まず、2020年から集計が始まった新型コロナウイルス感染症(年齢総数、性別総数)です。2020年に比べてオミクロン株の登場した2022年は死亡リスクが大きく上昇しました。
次に転倒・転落・墜落(年齢80-84歳、性別総数)です。過去から順調に減少傾向にあったのですが、2022年に急に上昇に転じました。長引く自粛生活などで高齢者の足腰が弱った、医療がひっ迫して普段なら助かった人が助からなかったなどの解釈が考えられます。
自殺(年齢15-19歳、性別女性)の傾向も大きな問題をはらんでいると言えるでしょう。コロナ禍をきっかけに若年女性の自殺率が急上昇しました。コロナ禍での対人関係や経済状況の悪化が原因と考えられます。
最後に順調に減少傾向にある例(結核、年齢総数、性別総数)も出しておきます。特にコロナ禍では感染症が全般的に減少しました。
関連する本ブログの記事は以下があります。
リスク要因別リスクのものさし表示ツールの正式版公開
次に、Risktools ver4の中から、「リスク要因別リスクのものさし表示ツール」に2021年までのデータ、性別・リスク指標の選択を追加した正式版の出力結果を紹介します。リスクのものさしに加えて、経年変化と性差、リスク指標間の差の3つのグラフが表示されます。
ただし、リスクのものさしは「落雷」の代わりに「自然の力による曝露」を使用しています(以下の記事参照)。
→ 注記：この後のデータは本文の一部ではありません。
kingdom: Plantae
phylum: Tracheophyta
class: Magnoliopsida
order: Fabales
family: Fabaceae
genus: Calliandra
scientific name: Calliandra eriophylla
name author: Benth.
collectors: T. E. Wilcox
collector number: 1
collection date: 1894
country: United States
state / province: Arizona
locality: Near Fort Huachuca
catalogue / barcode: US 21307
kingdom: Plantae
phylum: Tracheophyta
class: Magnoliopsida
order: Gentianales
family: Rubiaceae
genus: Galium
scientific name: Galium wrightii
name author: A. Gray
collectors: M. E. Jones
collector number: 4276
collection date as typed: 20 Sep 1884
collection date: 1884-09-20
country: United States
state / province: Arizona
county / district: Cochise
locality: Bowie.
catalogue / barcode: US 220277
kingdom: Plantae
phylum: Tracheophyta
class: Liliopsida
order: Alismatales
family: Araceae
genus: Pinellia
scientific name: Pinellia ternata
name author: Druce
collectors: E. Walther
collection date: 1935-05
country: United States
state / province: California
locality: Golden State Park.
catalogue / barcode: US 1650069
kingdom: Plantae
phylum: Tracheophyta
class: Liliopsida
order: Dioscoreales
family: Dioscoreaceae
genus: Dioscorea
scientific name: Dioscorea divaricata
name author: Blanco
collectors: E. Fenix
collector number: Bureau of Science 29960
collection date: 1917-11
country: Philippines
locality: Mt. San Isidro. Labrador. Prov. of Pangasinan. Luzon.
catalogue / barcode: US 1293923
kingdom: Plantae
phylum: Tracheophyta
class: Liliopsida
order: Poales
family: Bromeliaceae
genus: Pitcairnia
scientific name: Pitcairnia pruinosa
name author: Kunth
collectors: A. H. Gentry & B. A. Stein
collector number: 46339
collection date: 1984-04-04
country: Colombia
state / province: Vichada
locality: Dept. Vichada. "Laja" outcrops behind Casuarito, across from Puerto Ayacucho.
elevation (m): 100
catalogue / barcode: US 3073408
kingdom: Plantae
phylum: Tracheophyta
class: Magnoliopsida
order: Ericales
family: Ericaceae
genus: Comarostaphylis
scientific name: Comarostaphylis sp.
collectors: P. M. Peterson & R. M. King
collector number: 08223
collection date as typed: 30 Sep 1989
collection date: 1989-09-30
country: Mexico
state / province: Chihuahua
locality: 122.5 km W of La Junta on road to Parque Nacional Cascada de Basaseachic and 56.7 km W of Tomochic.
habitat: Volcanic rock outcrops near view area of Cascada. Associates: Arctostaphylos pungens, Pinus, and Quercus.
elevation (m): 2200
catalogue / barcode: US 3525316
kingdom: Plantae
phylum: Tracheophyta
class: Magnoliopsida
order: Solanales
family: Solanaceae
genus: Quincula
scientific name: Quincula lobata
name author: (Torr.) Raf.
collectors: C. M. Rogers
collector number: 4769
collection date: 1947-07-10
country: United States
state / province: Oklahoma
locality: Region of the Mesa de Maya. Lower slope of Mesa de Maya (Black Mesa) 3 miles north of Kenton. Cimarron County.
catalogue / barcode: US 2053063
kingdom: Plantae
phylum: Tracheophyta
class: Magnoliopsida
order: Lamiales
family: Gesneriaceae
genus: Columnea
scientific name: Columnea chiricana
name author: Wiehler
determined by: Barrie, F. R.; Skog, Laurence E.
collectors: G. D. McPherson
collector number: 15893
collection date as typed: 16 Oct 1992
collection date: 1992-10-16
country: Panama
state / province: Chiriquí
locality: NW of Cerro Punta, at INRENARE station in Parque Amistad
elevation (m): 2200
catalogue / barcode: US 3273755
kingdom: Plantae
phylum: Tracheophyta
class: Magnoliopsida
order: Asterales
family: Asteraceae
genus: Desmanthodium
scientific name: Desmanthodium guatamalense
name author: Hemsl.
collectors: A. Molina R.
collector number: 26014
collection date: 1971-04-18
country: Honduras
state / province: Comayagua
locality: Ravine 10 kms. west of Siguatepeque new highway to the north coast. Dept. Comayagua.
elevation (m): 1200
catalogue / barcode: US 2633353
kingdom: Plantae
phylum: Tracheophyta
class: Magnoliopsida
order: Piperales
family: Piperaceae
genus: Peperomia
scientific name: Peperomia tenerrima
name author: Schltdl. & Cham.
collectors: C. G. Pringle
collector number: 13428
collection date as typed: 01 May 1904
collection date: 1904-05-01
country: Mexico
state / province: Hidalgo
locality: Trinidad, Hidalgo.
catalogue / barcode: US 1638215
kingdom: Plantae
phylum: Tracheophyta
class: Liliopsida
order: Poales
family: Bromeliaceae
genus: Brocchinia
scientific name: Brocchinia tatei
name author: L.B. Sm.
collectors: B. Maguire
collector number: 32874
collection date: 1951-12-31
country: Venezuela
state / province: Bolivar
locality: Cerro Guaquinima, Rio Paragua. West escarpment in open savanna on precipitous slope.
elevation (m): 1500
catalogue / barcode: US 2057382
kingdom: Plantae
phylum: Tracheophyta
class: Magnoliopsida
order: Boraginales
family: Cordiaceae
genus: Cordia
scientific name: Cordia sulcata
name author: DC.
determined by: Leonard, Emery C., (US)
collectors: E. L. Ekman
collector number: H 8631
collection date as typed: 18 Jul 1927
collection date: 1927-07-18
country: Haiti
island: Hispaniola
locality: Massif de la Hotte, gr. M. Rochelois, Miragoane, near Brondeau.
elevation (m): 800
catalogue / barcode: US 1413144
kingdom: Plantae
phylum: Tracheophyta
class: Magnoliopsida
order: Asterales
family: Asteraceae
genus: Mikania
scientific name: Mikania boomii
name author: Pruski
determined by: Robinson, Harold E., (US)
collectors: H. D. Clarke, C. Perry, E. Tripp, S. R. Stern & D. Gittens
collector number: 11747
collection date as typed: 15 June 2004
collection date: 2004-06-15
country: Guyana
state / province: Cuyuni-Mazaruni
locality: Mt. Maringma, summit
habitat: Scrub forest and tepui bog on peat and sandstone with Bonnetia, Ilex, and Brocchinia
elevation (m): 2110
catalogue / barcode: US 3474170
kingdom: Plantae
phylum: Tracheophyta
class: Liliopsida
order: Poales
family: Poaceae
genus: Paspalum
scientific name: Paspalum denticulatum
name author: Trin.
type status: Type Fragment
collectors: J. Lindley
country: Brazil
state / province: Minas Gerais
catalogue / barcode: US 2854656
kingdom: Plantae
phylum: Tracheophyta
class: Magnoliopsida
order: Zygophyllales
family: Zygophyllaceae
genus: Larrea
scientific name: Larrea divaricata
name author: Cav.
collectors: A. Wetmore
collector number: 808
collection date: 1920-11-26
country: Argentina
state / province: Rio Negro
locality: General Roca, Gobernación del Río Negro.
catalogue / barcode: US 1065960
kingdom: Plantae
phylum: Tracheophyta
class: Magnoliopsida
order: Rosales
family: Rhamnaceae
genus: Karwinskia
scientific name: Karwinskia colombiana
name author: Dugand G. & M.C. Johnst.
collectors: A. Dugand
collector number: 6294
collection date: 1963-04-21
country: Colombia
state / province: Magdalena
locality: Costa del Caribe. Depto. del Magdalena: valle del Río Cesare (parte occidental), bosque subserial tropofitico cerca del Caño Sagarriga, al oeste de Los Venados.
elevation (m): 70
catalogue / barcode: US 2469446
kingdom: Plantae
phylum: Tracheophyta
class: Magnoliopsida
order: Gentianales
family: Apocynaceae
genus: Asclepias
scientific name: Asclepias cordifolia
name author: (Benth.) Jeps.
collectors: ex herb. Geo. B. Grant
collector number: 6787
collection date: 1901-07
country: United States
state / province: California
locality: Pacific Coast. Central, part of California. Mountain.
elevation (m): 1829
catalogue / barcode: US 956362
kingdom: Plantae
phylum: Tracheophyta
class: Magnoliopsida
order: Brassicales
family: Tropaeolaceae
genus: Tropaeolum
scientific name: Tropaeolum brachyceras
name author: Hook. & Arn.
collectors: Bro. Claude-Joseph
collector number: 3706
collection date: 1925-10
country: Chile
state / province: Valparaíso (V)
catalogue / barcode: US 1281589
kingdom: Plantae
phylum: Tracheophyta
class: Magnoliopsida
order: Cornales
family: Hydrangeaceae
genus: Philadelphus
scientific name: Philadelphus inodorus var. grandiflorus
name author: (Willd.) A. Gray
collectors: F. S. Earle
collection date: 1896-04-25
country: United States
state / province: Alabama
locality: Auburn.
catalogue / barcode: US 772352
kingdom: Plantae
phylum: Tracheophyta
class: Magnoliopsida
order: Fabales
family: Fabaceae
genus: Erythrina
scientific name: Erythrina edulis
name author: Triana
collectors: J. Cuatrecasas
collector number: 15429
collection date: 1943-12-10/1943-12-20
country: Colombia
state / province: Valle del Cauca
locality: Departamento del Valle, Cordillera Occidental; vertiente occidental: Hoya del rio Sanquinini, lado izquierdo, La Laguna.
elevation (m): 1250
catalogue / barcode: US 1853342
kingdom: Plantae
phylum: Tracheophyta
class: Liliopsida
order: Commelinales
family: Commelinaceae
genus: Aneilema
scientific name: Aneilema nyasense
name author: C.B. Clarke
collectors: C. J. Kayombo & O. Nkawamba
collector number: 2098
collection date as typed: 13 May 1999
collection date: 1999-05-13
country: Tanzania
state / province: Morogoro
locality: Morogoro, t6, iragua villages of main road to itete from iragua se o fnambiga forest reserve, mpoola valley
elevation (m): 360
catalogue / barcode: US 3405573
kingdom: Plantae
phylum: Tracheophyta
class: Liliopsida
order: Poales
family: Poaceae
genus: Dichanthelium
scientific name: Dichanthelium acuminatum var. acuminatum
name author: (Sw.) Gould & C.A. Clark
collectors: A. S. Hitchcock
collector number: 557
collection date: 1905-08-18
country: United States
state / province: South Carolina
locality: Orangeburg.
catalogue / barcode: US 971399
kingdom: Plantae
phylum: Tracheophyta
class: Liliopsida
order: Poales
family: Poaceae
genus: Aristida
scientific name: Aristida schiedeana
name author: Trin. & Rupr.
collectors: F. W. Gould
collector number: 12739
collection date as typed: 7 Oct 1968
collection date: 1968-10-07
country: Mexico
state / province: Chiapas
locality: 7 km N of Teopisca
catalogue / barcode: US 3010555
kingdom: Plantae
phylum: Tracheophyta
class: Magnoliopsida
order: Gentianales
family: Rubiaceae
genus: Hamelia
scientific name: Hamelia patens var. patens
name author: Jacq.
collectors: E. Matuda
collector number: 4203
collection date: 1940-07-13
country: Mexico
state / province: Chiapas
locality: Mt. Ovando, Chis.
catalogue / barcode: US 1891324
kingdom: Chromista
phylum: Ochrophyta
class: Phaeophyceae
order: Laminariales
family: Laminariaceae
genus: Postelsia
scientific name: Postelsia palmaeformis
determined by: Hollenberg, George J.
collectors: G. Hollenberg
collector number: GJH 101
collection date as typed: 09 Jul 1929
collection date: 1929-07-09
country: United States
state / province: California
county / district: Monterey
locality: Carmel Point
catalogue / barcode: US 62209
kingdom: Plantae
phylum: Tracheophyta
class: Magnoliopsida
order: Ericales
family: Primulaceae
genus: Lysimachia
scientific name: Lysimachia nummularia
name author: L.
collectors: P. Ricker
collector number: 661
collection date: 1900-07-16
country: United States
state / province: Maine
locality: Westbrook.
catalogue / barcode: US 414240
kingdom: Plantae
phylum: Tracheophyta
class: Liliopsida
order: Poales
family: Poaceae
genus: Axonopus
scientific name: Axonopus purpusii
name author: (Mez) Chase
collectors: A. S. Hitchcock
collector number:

まず、喫煙(性別男、指標はDALY)の結果を見てみましょう。リスクのものさしもDALYで表示されています。がんのリスクの半分以上となるリスクの大きさであることがわかります。経年的には減少傾向で、男性のほうがかなりリスクが高いことが特徴的ですね。また、損失余命とDALYの差が少なく、DALYの7割以上が死亡によるものであることがわかります(死なないけど障害を受けるということではない)。
次に肥満(高BMI、性別総数、指標はDALY)を見てみましょう。これは経年的には上昇傾向で、男女間の差があまりありません。損失余命はDALYの半分以下で、死なないけど障害を受けるリスクも結構大きいことがわかります。
変わった事例として鉄欠乏症(性別女性、指標はDALY)も紹介します。経年的には一旦下がった後にまた上昇に転じ、女性のほうがリスクがかなり高くなっています。DALYに比べて損失余命はほとんどなく、死ぬリスクではなくて生活の質の低下が主なリスクであることがわかります。
ところで、GBD研究のデータはリスク要因だけでなく死因別のデータもあるので、「死因別リスクのものさし表示ツール」のほうも死亡率、損失余命、DALYの各指標で示すことができるはずです。また、日本全国だけではなく都道府県別の数字もあります。データが膨大過ぎるのですべて確認できていませんが、もっといろいろなリスクを可視化できるようになるでしょう。
さらに、GBD研究のデータにはリスク要因と死因の関係のデータまであります。例えば肺がんによる死亡リスク(死因)とタバコによる死亡リスク(リスク要因)だけではなく、タバコを原因とする肺がんの死亡リスクはどれくらいか?ということがわかります。今後の改良ではこういう複雑なデータもうまく可視化できるようにしたいと考えています。
まとめ:リスク比較のためのRisktools ver4
Risktoolsの改良版(ver4)では、「死因別リスクのものさし表示ツール」に最新版のデータを追加、「リスク要因別リスクのものさし表示ツール」に最新版のデータ・性別とリスク指標の選択を追加しました。死亡率に加えて損失余命やDALYも併せて表示できるようになり、よりリスクの特性が理解できるようになっています。